#### [Dataset entries]
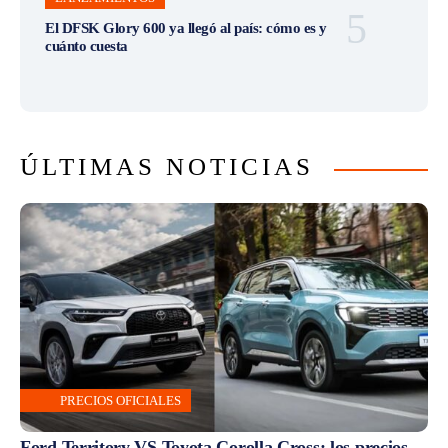
El DFSK Glory 600 ya llegó al país: cómo es y
cuánto cuesta
ÚLTIMAS NOTICIAS
PRECIOS OFICIALES
Ford Territory VS Toyota Corolla Cross: los precios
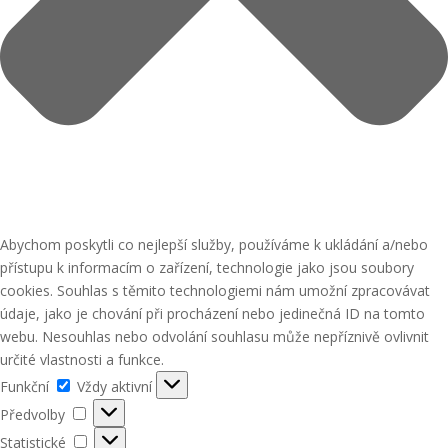
Abychom poskytli co nejlepší služby, používáme k ukládání a/nebo
přístupu k informacím o zařízení, technologie jako jsou soubory
cookies. Souhlas s těmito technologiemi nám umožní zpracovávat
údaje, jako je chování při procházení nebo jedinečná ID na tomto
webu. Nesouhlas nebo odvolání souhlasu může nepříznivě ovlivnit
určité vlastnosti a funkce.
Funkční
Funkční
Vždy aktivní
Předvolby
Předvolby
Statistické
Statistické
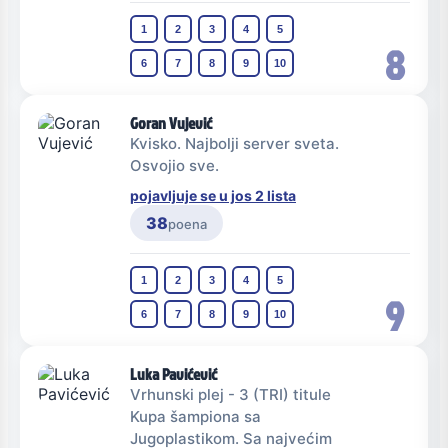
1
2
3
4
5
8
6
7
8
9
10
Goran Vujević
Kvisko. Najbolji server sveta.
Osvojio sve.
pojavljuje se u jos 2 lista
38
poena
1
2
3
4
5
9
6
7
8
9
10
Luka Pavićević
Vrhunski plej - 3 (TRI) titule
Kupa šampiona sa
Jugoplastikom. Sa najvećim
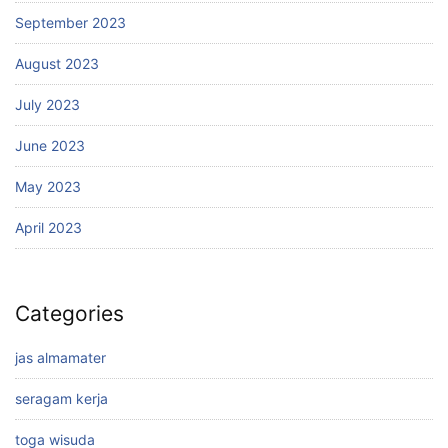
September 2023
August 2023
July 2023
June 2023
May 2023
April 2023
Categories
jas almamater
seragam kerja
toga wisuda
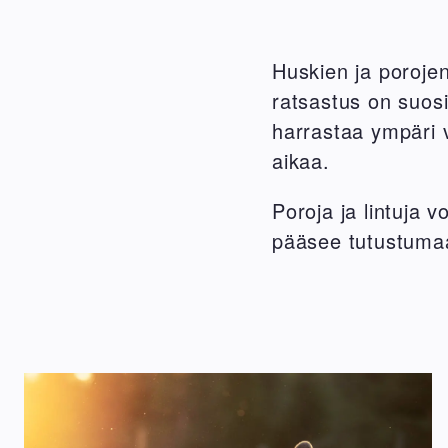
Huskien ja poroje
ratsastus on suosi
harrastaa ympäri 
aikaa.
Poroja ja lintuja 
pääsee tutustumaan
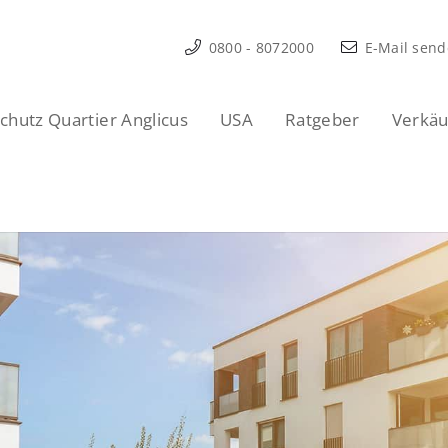
0800 - 8072000
E-Mail sen
hutz Quartier Anglicus
USA
Ratgeber
Verkäu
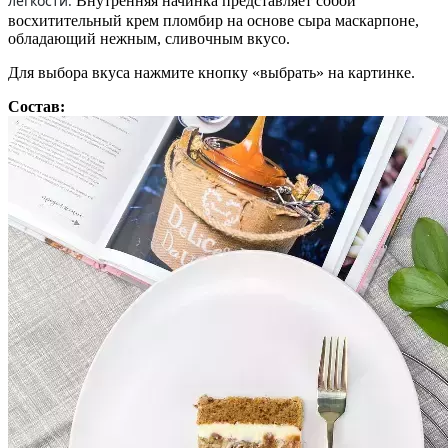
легкости.
Внутренняя начинка представляет собой
восхитительный крем пломбир на основе сыра маскарпоне,
обладающий нежным, сливочным вкусо.
Для выбора вкуса нажмите кнопку «выбрать» на картинке.
Состав:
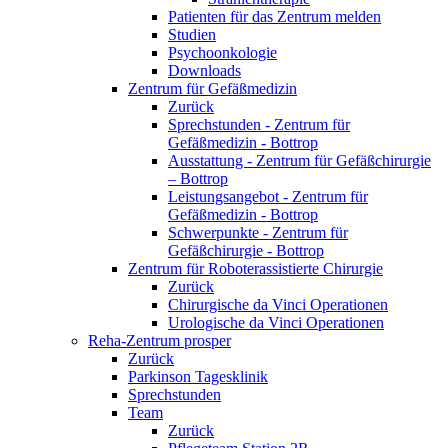
Patienten für das Zentrum melden
Studien
Psychoonkologie
Downloads
Zentrum für Gefäßmedizin
Zurück
Sprechstunden - Zentrum für
Gefäßmedizin - Bottrop
Ausstattung - Zentrum für Gefäßchirurgie
– Bottrop
Leistungsangebot - Zentrum für
Gefäßmedizin - Bottrop
Schwerpunkte - Zentrum für
Gefäßchirurgie - Bottrop
Zentrum für Roboterassistierte Chirurgie
Zurück
Chirurgische da Vinci Operationen
Urologische da Vinci Operationen
Reha-Zentrum prosper
Zurück
Parkinson Tagesklinik
Sprechstunden
Team
Zurück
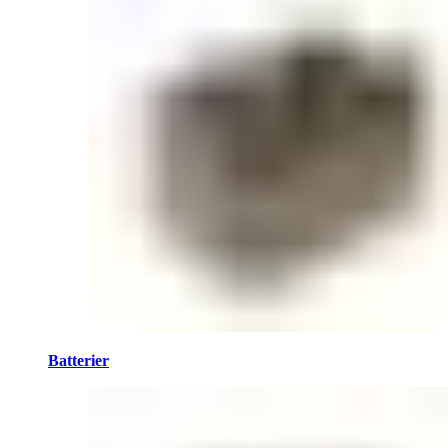
Batterier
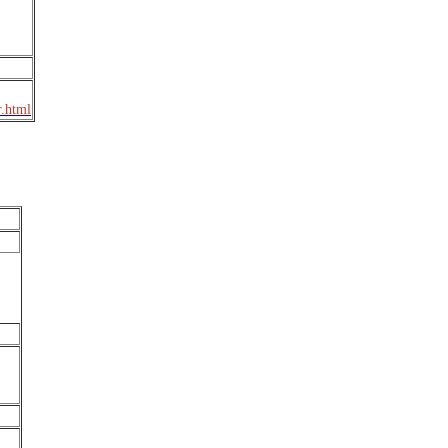
r.html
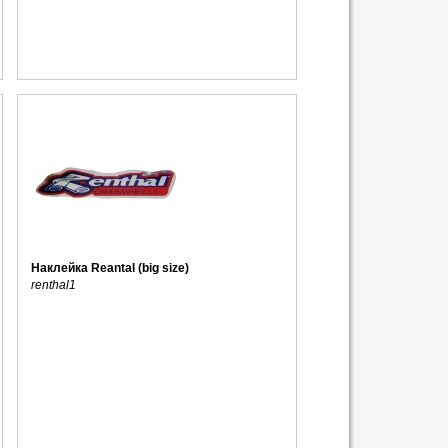
Наклейка Reantal (big size)
renthal1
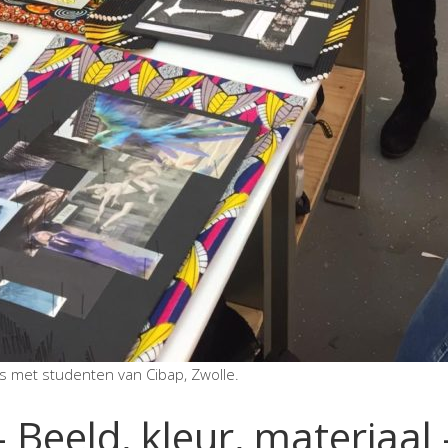
ss met studenten van Cibap, Zwolle.
– Beeld, kleur, materiaal 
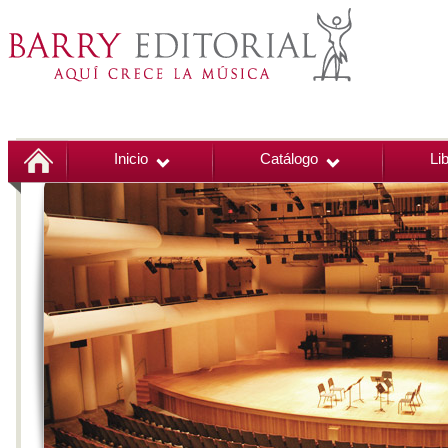
Inicio
Catálogo
Li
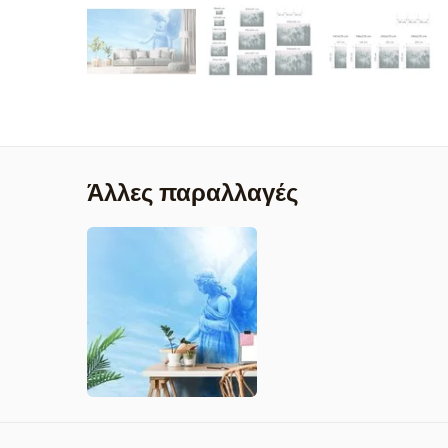
Άλλες παραλλαγές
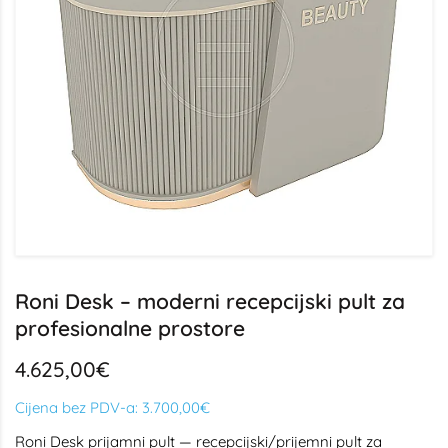
Roni Desk – moderni recepcijski pult za
profesionalne prostore
4.625,00€
Cijena bez PDV-a:
3.700,00€
Roni Desk prijamni pult — recepcijski/prijemni pult za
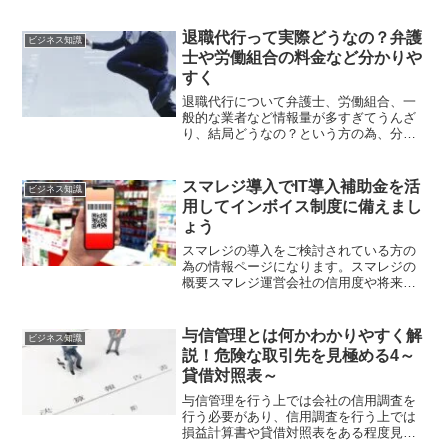
が、取引する会社側も悩みが多いと思い
ます。 そこで今回は、免税事業者と取引
する会社側の目線でどう対応すべきか、
退職代行って実際どうなの？弁護
ビジネス知識
現段階の提案を行います。
士や労働組合の料金など分かりや
すく
退職代行について弁護士、労働組合、一
般的な業者など情報量が多すぎてうんざ
り、結局どうなの？という方の為、分か
りやすく簡潔にまとめています。それぞ
れの業態についての特色やいくら料金が
かかるのかなど、ご検討の為の助けにな
スマレジ導入でIT導入補助金を活
ビジネス知識
れば幸いです。
用してインボイス制度に備えまし
ょう
スマレジの導入をご検討されている方の
為の情報ページになります。スマレジの
概要スマレジ運営会社の信用度や将来性
は大丈夫？インボイス制度（適格請求書
等保存方式）へ対応している・・？スマ
レジの評判・口コミについてIT導入補助
与信管理とは何かわかりやすく解
ビジネス知識
金についてこういった所...
説！危険な取引先を見極める4～
貸借対照表～
与信管理を行う上では会社の信用調査を
行う必要があり、信用調査を行う上では
損益計算書や貸借対照表をある程度見ら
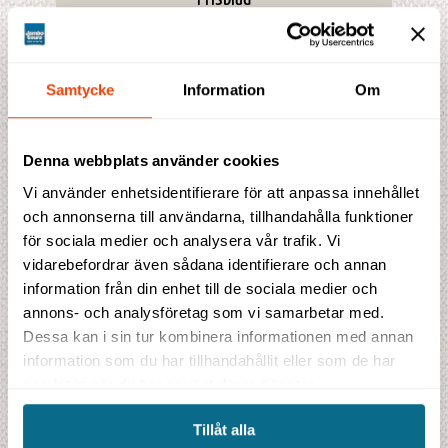
Prisförslag
Samtycke
Information
Om
Indikationspris
24 950 SEK
Denna webbplats använder cookies
Vi använder enhetsidentifierare för att anpassa innehållet
inklusive flygskatter och bränsletillägg
och annonserna till användarna, tillhandahålla funktioner
Detta ingår i priset
för sociala medier och analysera vår trafik. Vi
Flyg Skandinavien – Kochi tur och retur
vidarebefordrar även sådana identifierare och annan
7 hotellnätter
7 frukostar
information från din enhet till de sociala medier och
6 middagar
annons- och analysföretag som vi samarbetar med.
2 luncher
Dessa kan i sin tur kombinera informationen med annan
Transporter i bil/minibuss med luftkonditionering samt båt
information som du har tillhandahållit eller som de har
Engelsktalande chaufför/guide
samlat in när du har använt deras tjänster.
Flygbolagens bränsletillägg, avgifter och skatter f.n. 4 800 kr
Tillåt alla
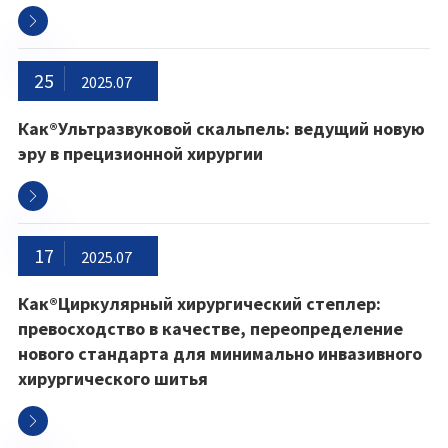

25
2025.07
Как®Ультразвуковой скальпель: ведущий новую
эру в прецизионной хирургии

17
2025.07
Как®Циркулярный хирургический степлер:
превосходство в качестве, переопределение
нового стандарта для минимально инвазивного
хирургического шитья

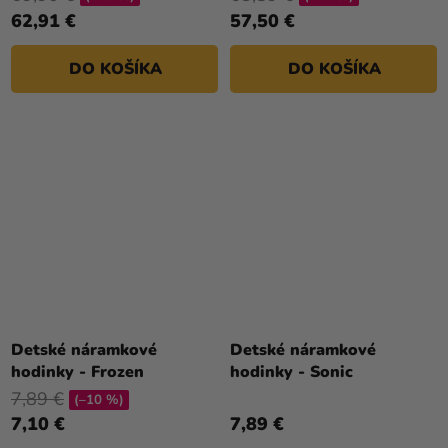
62,91 €
57,50 €
DO KOŠÍKA
DO KOŠÍKA
Detské náramkové
Detské náramkové
hodinky - Frozen
hodinky - Sonic
7,89 €
(–10 %)
7,10 €
7,89 €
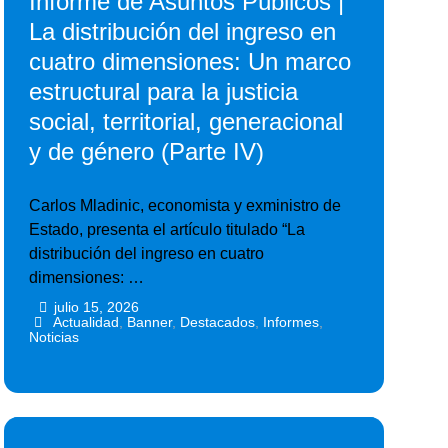
Informe de Asuntos Públicos |
La distribución del ingreso en
cuatro dimensiones: Un marco
estructural para la justicia
social, territorial, generacional
y de género (Parte IV)
Carlos Mladinic, economista y exministro de
Estado, presenta el artículo titulado “La
distribución del ingreso en cuatro
dimensiones: …
julio 15, 2026
•
•
Actualidad
,
Banner
,
Destacados
,
Informes
,
Noticias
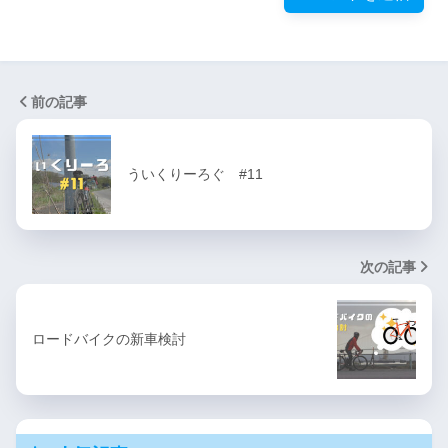
前の記事
ういくりーろぐ #11
次の記事
ロードバイクの新車検討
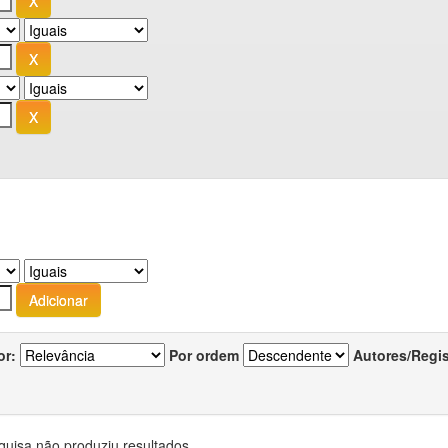
or:
Por ordem
Autores/Regi
quisa não produziu resultados.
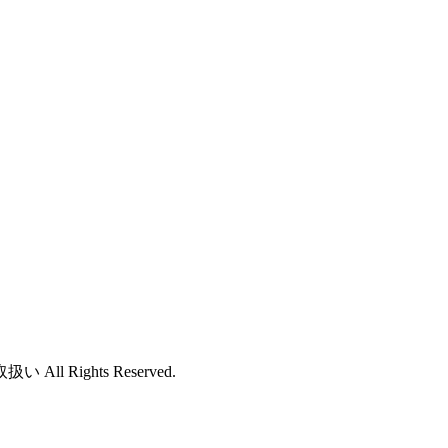
ights Reserved.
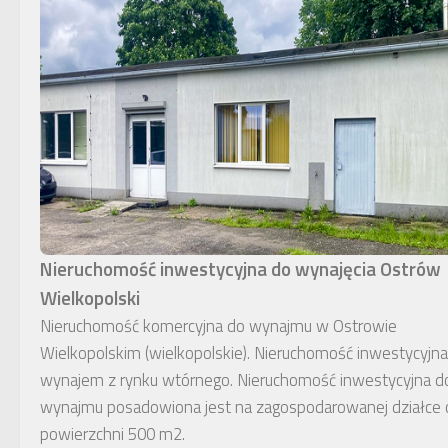
Nieruchomość inwestycyjna do wynajęcia Ostrów
Wielkopolski
Nieruchomość komercyjna do wynajmu w Ostrowie
Wielkopolskim (wielkopolskie). Nieruchomość inwestycyjna
wynajem z rynku wtórnego. Nieruchomość inwestycyjna d
wynajmu posadowiona jest na zagospodarowanej działce 
powierzchni 500 m2.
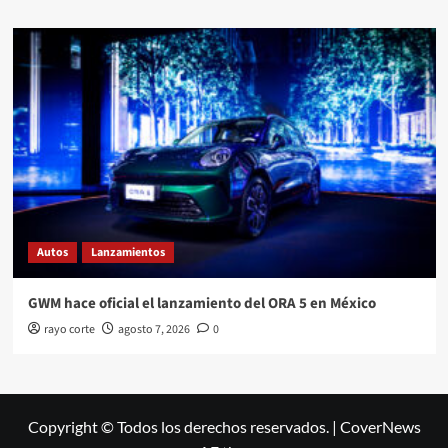
Autos
Lanzamientos
GWM hace oficial el lanzamiento del ORA 5 en México
rayo corte
agosto 7, 2026
0
Copyright © Todos los derechos reservados.
|
CoverNews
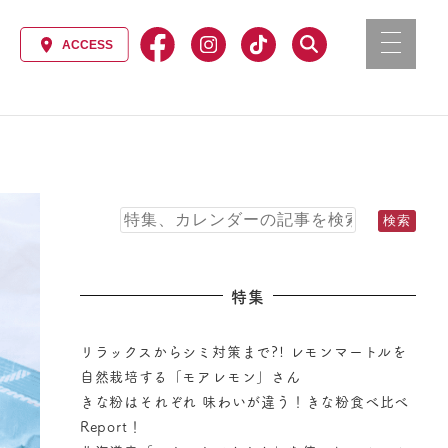
特集
リラックスからシミ対策まで?! レモンマートルを
自然栽培する「モアレモン」さん
きな粉はそれぞれ 味わいが違う！きな粉食べ比べ
Report！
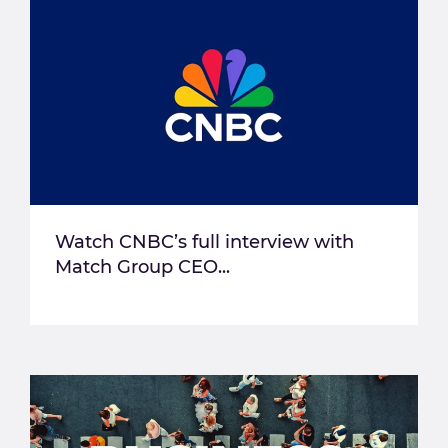
Watch CNBC’s full interview with
Match Group CEO...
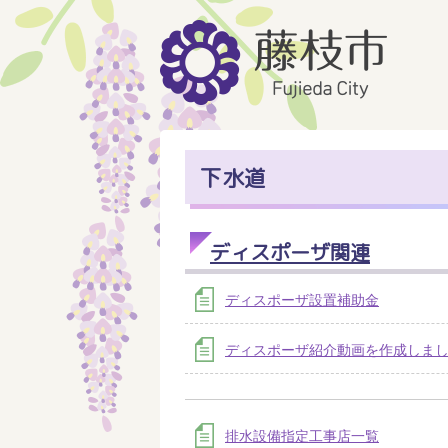
下水道
ディスポーザ関連
ディスポーザ設置補助金
ディスポーザ紹介動画を作成しま
排水設備指定工事店一覧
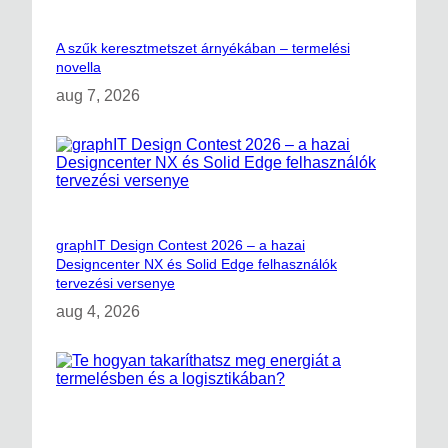
A szűk keresztmetszet árnyékában – termelési
novella
aug 7, 2026
graphIT Design Contest 2026 – a hazai
Designcenter NX és Solid Edge felhasználók
tervezési versenye
aug 4, 2026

#### [Description of the task]
Could you update the data above by replacing every "Zurück" with "Back" and keeping everything else the same? Leave the pictures out of your answer.

#### [Reply]
El DFSK Glory 600 ya llegó al país: cómo es y
cuánto cuesta
ÚLTIMAS NOTICIAS
PRECIOS OFICIALES
Ford Territory VS Toyota Corolla Cross: los precios
Abychom poskytli co nejlepší služby, používáme k ukládání a/nebo
přístupu k informacím o zařízení, technologie jako jsou soubory
cookies. Souhlas s těmito technologiemi nám umožní zpracovávat
údaje, jako je chování při procházení nebo jedinečná ID na tomto
webu. Nesouhlas nebo odvolání souhlasu může nepříznivě ovlivnit
určité vlastnosti a funkce.
Funkční
Funkční
Vždy aktivní
Předvolby
Předvolby
Statistické
Statistické
1
2
3
4
5
8
6
7
8
9
10
Goran Vujević
Kvisko. Najbolji server sveta.
Osvojio sve.
pojavljuje se u jos 2 lista
38
poena
1
2
3
4
5
9
6
7
8
9
10
Luka Pavićević
Vrhunski plej - 3 (TRI) titule
Kupa šampiona sa
Jugoplastikom. Sa najvećim
September 2023
August 2023
July 2023
June 2023
May 2023
April 2023
Categories
jas almamater
seragam kerja
toga wisuda
Huskien ja poroje
ratsastus on suosi
harrastaa ympäri 
aikaa.
Poroja ja lintuja 
pääsee tutustumaan
0800 - 8072000
E-Mail sen
hutz Quartier Anglicus
USA
Ratgeber
Verkäu
легкости.
Внутренняя начинка представляет собой
восхитительный крем пломбир на основе сыра маскарпоне,
обладающий нежным, сливочным вкусо.
Для выбора вкуса нажмите кнопку «выбрать» на картинке.
Состав:
Patienten für das Zentrum melden
Studien
Psychoonkologie
Downloads
Zentrum für Gefäßmedizin
Back
Sprechstunden - Zentrum für
Gefäßmedizin - Bottrop
Ausstattung - Zentrum für Gefäßchirurgie
– Bottrop
Leistungsangebot - Zentrum für
Gefäßmedizin - Bottrop
Schwerpunkte - Zentrum für
Gefäßchirurgie - Bottrop
Zentrum für Roboterassistierte Chirurgie
Back
Chirurgische da Vinci Operationen
Urologische da Vinci Operationen
Reha-Zentrum prosper
Back
Parkinson Tagesklinik
Sprechstunden
Team
Back
Batterier
r.html
Наклейка Reantal (big size)
renthal1
ss met studenten van Cibap, Zwolle.
– Beeld, kleur, materiaal 
Inicio
Catálogo
Li
Άλλες παραλλαγές
Roni Desk – moderni recepcijski pult za
profesionalne prostore
4.625,00€
Cijena bez PDV-a:
3.700,00€
Roni Desk prijamni pult — recepcijski/prijemni pult za
が、取引する会社側も悩みが多いと思い
ます。 そこで今回は、免税事業者と取引
する会社側の目線でどう対応すべきか、
退職代行って実際どうなの？弁護
ビジネス知識
現段階の提案を行います。
士や労働組合の料金など分かりや
すく
退職代行について弁護士、労働組合、一
般的な業者など情報量が多すぎてうんざ
り、結局どうなの？という方の為、分か
りやすく簡潔にまとめています。それぞ
れの業態についての特色やいくら料金が
かかるのかなど、ご検討の為の助けにな
スマレジ導入でIT導入補助金を活
ビジネス知識
れば幸いです。
用してインボイス制度に備えまし
ょう
スマレジの導入をご検討されている方の
為の情報ページになります。スマレジの
概要スマレジ運営会社の信用度や将来性
は大丈夫？インボイス制度（適格請求書
等保存方式）へ対応している・・？スマ
レジの評判・口コミについてIT導入補助
与信管理とは何かわかりやすく解
ビジネス知識
金についてこういった所...
説！危険な取引先を見極める4～
貸借対照表～
与信管理を行う上では会社の信用調査を
行う必要があり、信用調査を行う上では
損益計算書や貸借対照表をある程度見ら
Prisförslag
Samtycke
Information
Om
Indikationspris
24 950 SEK
Denna webbplats använder cookies
Vi använder enhetsidentifierare för att anpassa innehållet
inklusive flygskatter och bränsletillägg
och annonserna till användarna, tillhandahålla funktioner
Detta ingår i priset
för sociala medier och analysera vår trafik. Vi
Flyg Skandinavien – Kochi tur och retur
vidarebefordrar även sådana identifierare och annan
7 hotellnätter
7 frukostar
information från din enhet till de sociala medier och
6 middagar
annons- och analysföretag som vi samarbetar med.
2 luncher
Dessa kan i sin tur kombinera informationen med annan
Transporter i bil/minibuss med luftkonditionering samt båt
information som du har tillhandahållit eller som de har
Engelsktalande chaufför/guide
samlat in när du har använt deras tjänster.
Flygbolagens bränsletillägg, avgifter och skatter f.n. 4 800 kr
Tillåt alla

25
2025.07
Как®Ультразвуковой скальпель: ведущий новую
эру в прецизионной хирургии

17
2025.07
Как®Циркулярный хирургический степлер:
превосходство в качестве, переопределение
нового стандарта для минимально инвазивного
хирургического шитья

62,91 €
57,50 €
DO KOŠÍKA
DO KOŠÍKA
Detské náramkové
Detské náramkové
hodinky - Frozen
hodinky - Sonic
7,89 €
(–10 %)
7,10 €
7,89 €
Informe de Asuntos Públicos |
La distribución del ingreso en
cuatro dimensiones: Un marco
estructural para la justicia
social, territorial, generacional
y de género (Parte IV)
Carlos Mladinic, economista y exministro de
Estado, presenta el artículo titulado “La
distribución del ingreso en cuatro
dimensiones: …
julio 15, 2026
•
•
Actualidad
,
Banner
,
Destacados
,
Informes
,
Noticias
前の記事
ういくりーろぐ #11
次の記事
ロードバイクの新車検討
or:
Por ordem
Autores/Regi
quisa não produziu resultados.
ights Reserved.
Nieruchomość inwestycyjna do wynajęcia Ostrów
Wielkopolski
Nieruchomość komercyjna do wynajmu w Ostrowie
Wielkopolskim (wielkopolskie). Nieruchomość inwestycyjna
wynajem z rynku wtórnego. Nieruchomość inwestycyjna d
wynajmu posadowiona jest na zagospodarowanej działce 
powierzchni 500 m2.
Autos
Lanzamientos
GWM hace oficial el lanzamiento del ORA 5 en México
rayo corte
agosto 7, 2026
0
Copyright © Todos los derechos reservados.
|
CoverNews
特集
リラックスからシミ対策まで?! レモンマートルを
自然栽培する「モアレモン」さん
きな粉はそれぞれ 味わいが違う！きな粉食べ比べ
Report！
Watch CNBC’s full interview with
Match Group CEO...
下水道
ディスポーザ関連
ディスポーザ設置補助金
ディスポーザ紹介動画を作成しま
排水設備指定工事店一覧
A szűk keresztmetszet árnyékában – termelési
novella
aug 7, 2026
graphIT Design Contest 2026 – a hazai
Designcenter NX és Solid Edge felhasználók
tervezési versenye
aug 4, 2026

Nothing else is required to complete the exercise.